O caso chegou à Justiça pela Defensoria Púbica do estado. A mãe
biológica não tinha condições de sustentar o filho, que era criado
também pelo pai com sua companheira. A madrasta tinha intenção de adotar
o menino, mas a mãe não queria que o filho deixasse de ter o seu nome
no registro de nascimento. O juiz deu então uma decisão “salomônica” e
pôs o nome das duas mães na certidão da criança. Com isso, segundo
especialistas, esse é primeiro caso de uma criança registrada por pais
biológicos e uma madrasta no Brasil.
O juiz também deu outra decisão inédita em outubro: permitiu que duas
mulheres adotassem uma criança de 12 anos e incluíssem o irmão de uma
delas como pai. A adoção tripla ocorreu porque a família gostaria que a
criança tivesse a figura paterna. Segundo a advogada Maria Berenice
Dias, do Instituto Brasileiro de Direito de Família (Ibdfam), já houve
outros casos de filiação tripla, mas isso teria sido concedido depois
que um dos pais biológicos já havia morrido ou em processos de
investigação de paternidade.
Braz, que também é psicólogo, afirma não ver problemas na filiação
poliafetiva – o termo técnico para designar a paternidade e maternidade
múltiplas. “Isso já existe na humanidade há muitos anos”, afirmou.
“Outras pessoas já tiveram dois pais e duas mães. A Justiça só
reconheceu para efeitos previdenciários, para planos de saúde, para
todos os efeitos da vida”.
Segundo ele, o Ministério Público fiscalizou os dois processos de
adoção, com acompanhamento de assistentes sociais.

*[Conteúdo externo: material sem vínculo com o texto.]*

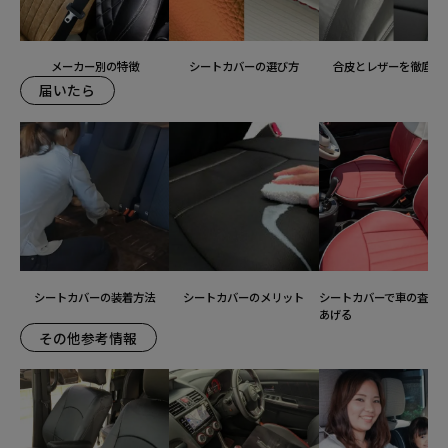
メーカー別の特徴
シートカバーの選び方
合皮とレザーを徹底比
届いたら
シートカバーの装着方法
シートカバーのメリット
シートカバーで車の査定
あげる
その他参考情報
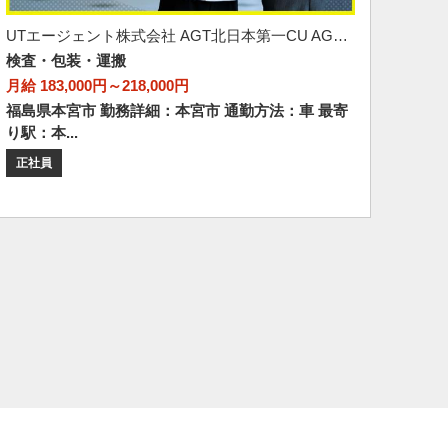
UTエージェント株式会社 AGT北日本第一CU AGT郡山エリア 葭池CL 《AUWW1C》
検査・包装・運搬
月給 183,000円～218,000円
福島県本宮市 勤務詳細：本宮市 通勤方法：車 最寄
り駅：本...
正社員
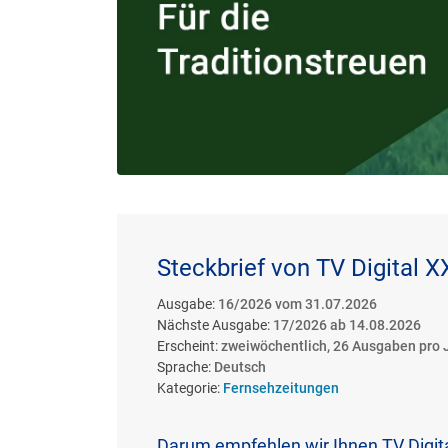
Steckbrief von TV Digital 
Ausgabe:
16/2026 vom 31.07.2026
Nächste Ausgabe:
17/2026 ab 14.08.2026
Erscheint:
zweiwöchentlich, 26 Ausgaben pro 
Sprache:
Deutsch
Kategorie:
Fernsehzeitungen
Darum empfehlen wir Ihnen TV Digi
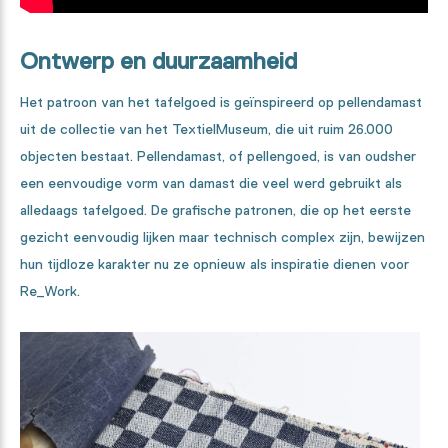
Ontwerp en duurzaamheid
Het patroon van het tafelgoed is geïnspireerd op pellendamast
uit de collectie van het TextielMuseum, die uit ruim 26.000
objecten bestaat. Pellendamast, of pellengoed, is van oudsher
een eenvoudige vorm van damast die veel werd gebruikt als
alledaags tafelgoed. De grafische patronen, die op het eerste
gezicht eenvoudig lijken maar technisch complex zijn, bewijzen
hun tijdloze karakter nu ze opnieuw als inspiratie dienen voor
Re_Work.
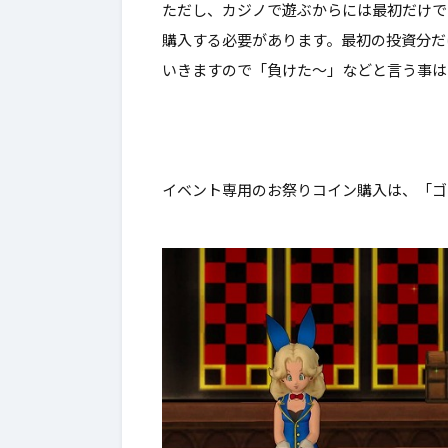
ただし、カジノで遊ぶからには
最初だけで
購入する必要があります。最初の投資分だ
いきますので「負けた～」などと言う事は
イベント専用のお祭りコイン購入は、「ゴ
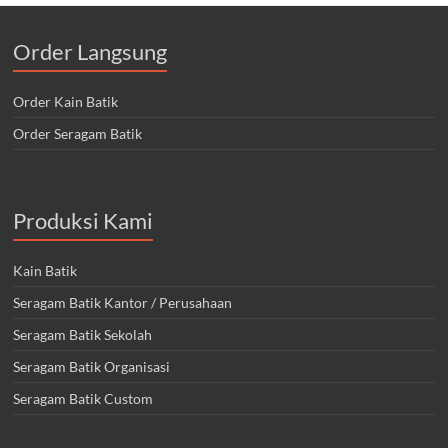
Order Langsung
Order Kain Batik
Order Seragam Batik
Produksi Kami
Kain Batik
Seragam Batik Kantor / Perusahaan
Seragam Batik Sekolah
Seragam Batik Organisasi
Seragam Batik Custom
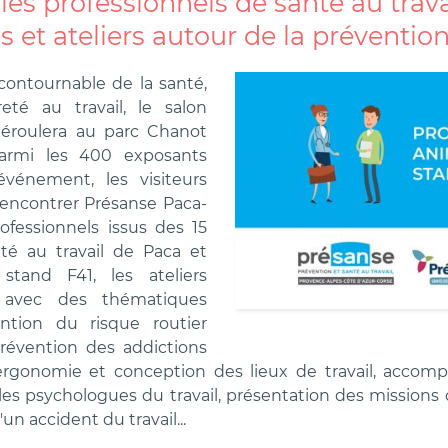
 les professionnels de santé au trav
 et ateliers autour de la prévention
ontournable de la santé,
eté au travail, le salon
déroulera au parc Chanot
Parmi les 400 exposants
événement, les visiteurs
rencontrer Présanse Paca-
ofessionnels issus des 15
té au travail de Paca et
stand F41, les ateliers
t avec des thématiques
ention du risque routier
prévention des addictions
 ergonomie et conception des lieux de travail, acco
 les psychologues du travail, présentation des mission
'un accident du travail...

Para fundamentar a
decisão, o magistrado cita o Código Civil, que diz que o parentesco não
tem apenas origem sanguínea, e o Estatuto da Criança e do Adolescente,
segundo o qual a adoção deve ser dada quando houver reais vantagens e
motivos legítimos. “Ora, quem tem três pessoas para lhe proteger está
mais protegida do que quem tem duas. E o real motivo existe, afinal
essas três pessoas já lhe dão carinho, e o afeto já é reconhecido pelo
Direito”, afirmou o juiz.
Segundo a advogada Maria Berenice Dias, o registro em nome de três
pessoas “espelha a realidade da vida, se a criança tem de fato duas
mães”. “As duas mães têm que ter responsabilidade com relação a ela.”
Vínculos Afetivos – As decisões fazem parte de uma
nova corrente no Direito de Família que defende que os laços afetivos
prevalecem ou são simultâneos às relações sanguíneas. Em Santa Catarina,
em setembro, foi garantido pela primeira vez o pagamento de pensão de
um padrasto para uma enteada. Ele teria vivido em união estável com a
mãe e, depois de se separarem, a Justiça deu uma liminar para que o
ex-companheiro continuasse a sustentar a adolescente. A filha já recebia
uma pensão do seu pai biológico. A decisão foi depois confirmada pelo
Tribunal de Justiça do estado.
No Supremo Tribunal Federal (STF) foi reconhecida, em janeiro, a
repercussão geral sobre esse tema – se a filiação afetiva prevalece
sobre a biológica. Na ação, foi pedida a anulação do registro de
nascimento feito por avós no lugar do pai biológico.